Now we can finally determine the new rating for a player. outcome is 1 for a win or 0 for a loss. If we had ties those would be 0.5, but those don't apply to fighting games very often.

fn calc_new_rating(own_rating: Rating, other_rating: Rating, outcome: f64) -> f64 {
    let g = calc_g(other_rating.deviation);
    let e = calc_e(own_rating, other_rating);
    let d_2 = calc_d2(own_rating, other_rating);
    
    (Q / (1.0 / f64::powf(own_rating.deviation, 2.0)) + (1.0 / d_2)) * g * (outcome - e)
}
Step 3: Update deviation

Now that we've seen the player play a game we can update the deviation to represent our increased certainty in whatever rating they have.

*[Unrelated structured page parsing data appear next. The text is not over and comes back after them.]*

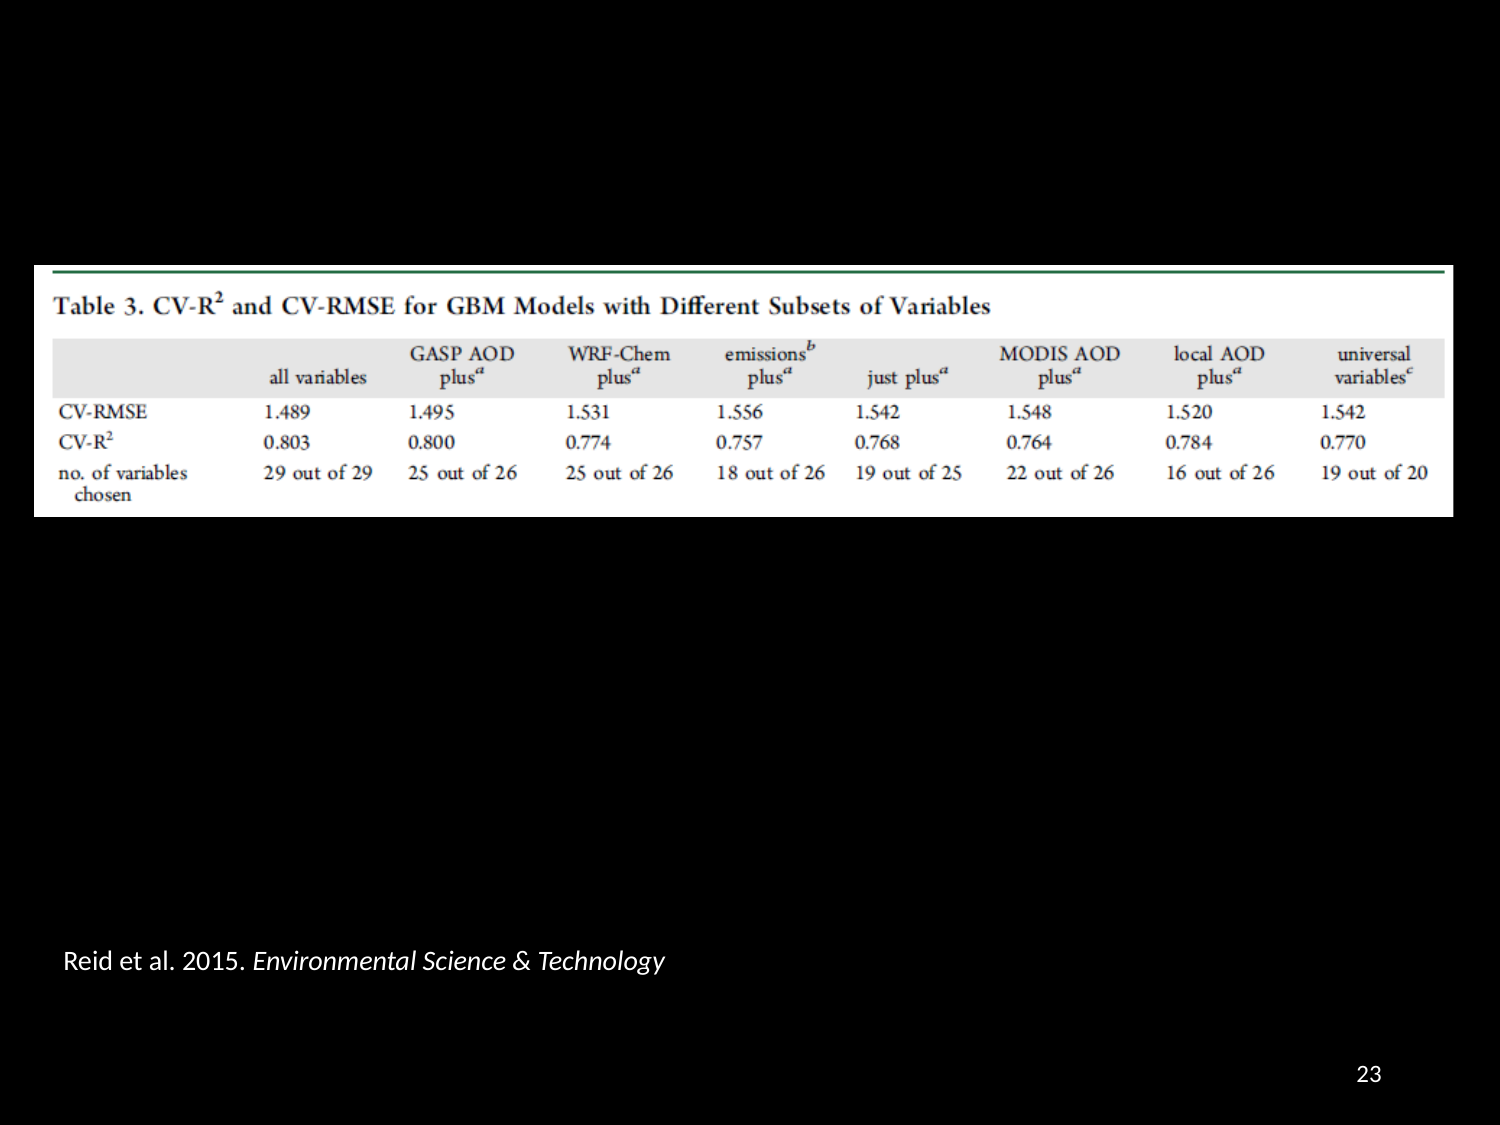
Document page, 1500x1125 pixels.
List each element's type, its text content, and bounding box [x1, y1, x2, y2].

slide_number 23 [1059, 1042, 1397, 1103]
picture [33, 265, 1454, 517]
text_box Reid et al. 2015. Environmental Science & Technology [48, 935, 967, 984]
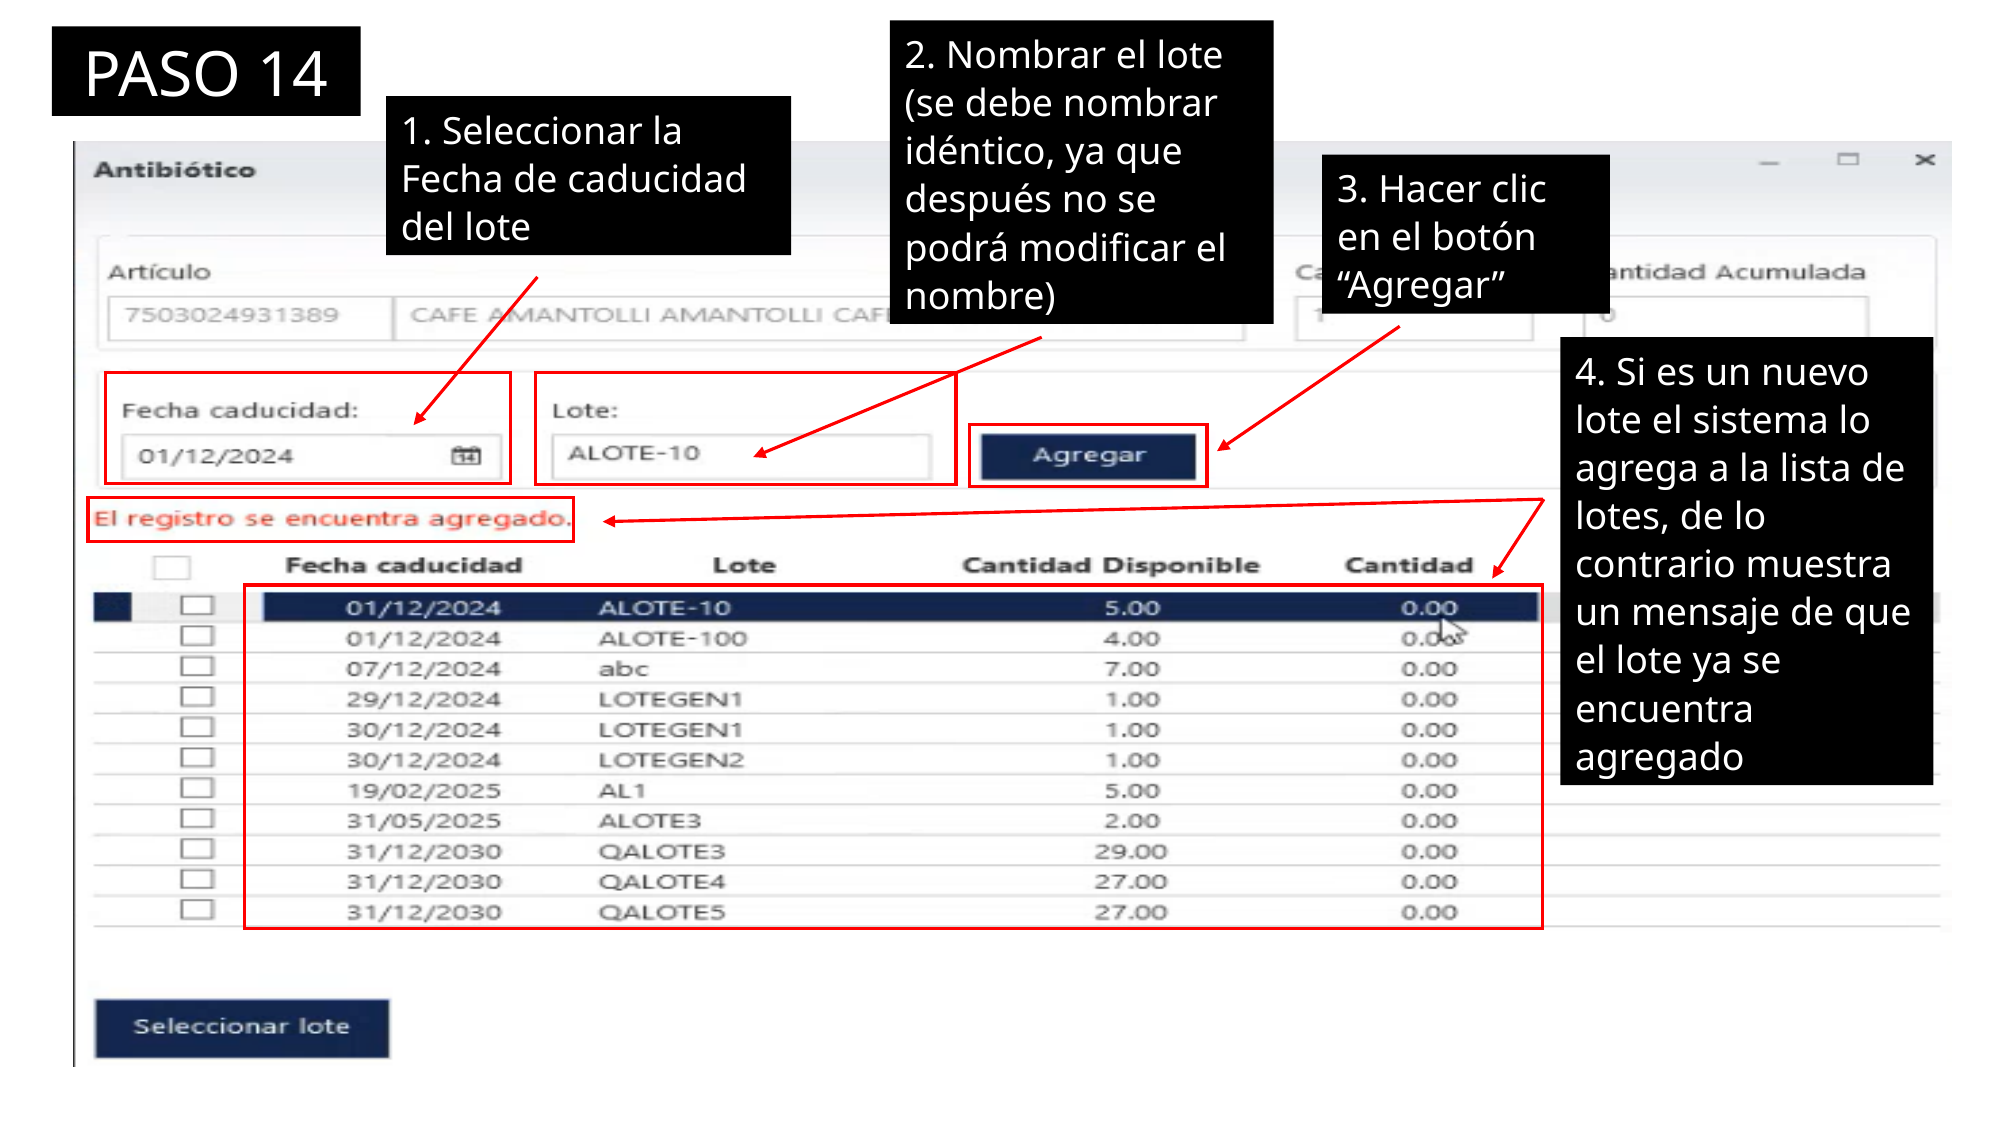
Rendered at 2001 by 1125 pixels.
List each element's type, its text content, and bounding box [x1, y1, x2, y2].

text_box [413, 276, 538, 426]
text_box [602, 498, 1491, 523]
text_box PASO 14 [51, 26, 361, 116]
picture [72, 141, 1953, 1067]
text_box 1. Seleccionar la Fecha de caducidad del lote [386, 96, 792, 141]
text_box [752, 336, 1043, 458]
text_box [1491, 498, 1545, 580]
text_box 2. Nombrar el lote (se debe nombrar idéntico, ya que después no se podrá modificar el nombre) [889, 20, 1274, 141]
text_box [1216, 325, 1401, 452]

fn calc_new_deviation(own_rating: Rating, other_rating: Rating) -> f64 {
    let d_2 = calc_d2(own_rating, other_rating);
    f64::sqrt(1.0 / ((1.0 / f64::powf(own_rating.deviation, 2.0)) + (1.0 / d_2)))
}
Calculating win probabilities

To calculate the expected outcome of match taking both deviations into account, you can use the following formula:

fn calc_expected_outcome(own_rating: Rating, other_rating: Rating) -> f64 {
    let rating_difference = own_rating.rating - other_rating.rating;
    //This is the bit that's different from calc_e!
    let g = calc_g(f64::sqrt(
        f64::powf(own_rating.deviation, 2.0) + f64::powf(other_rating.deviation, 2.0),
    ));

    1.0 / (1.0 + f64::powf(10.0, g * rating_difference / -400.0))
}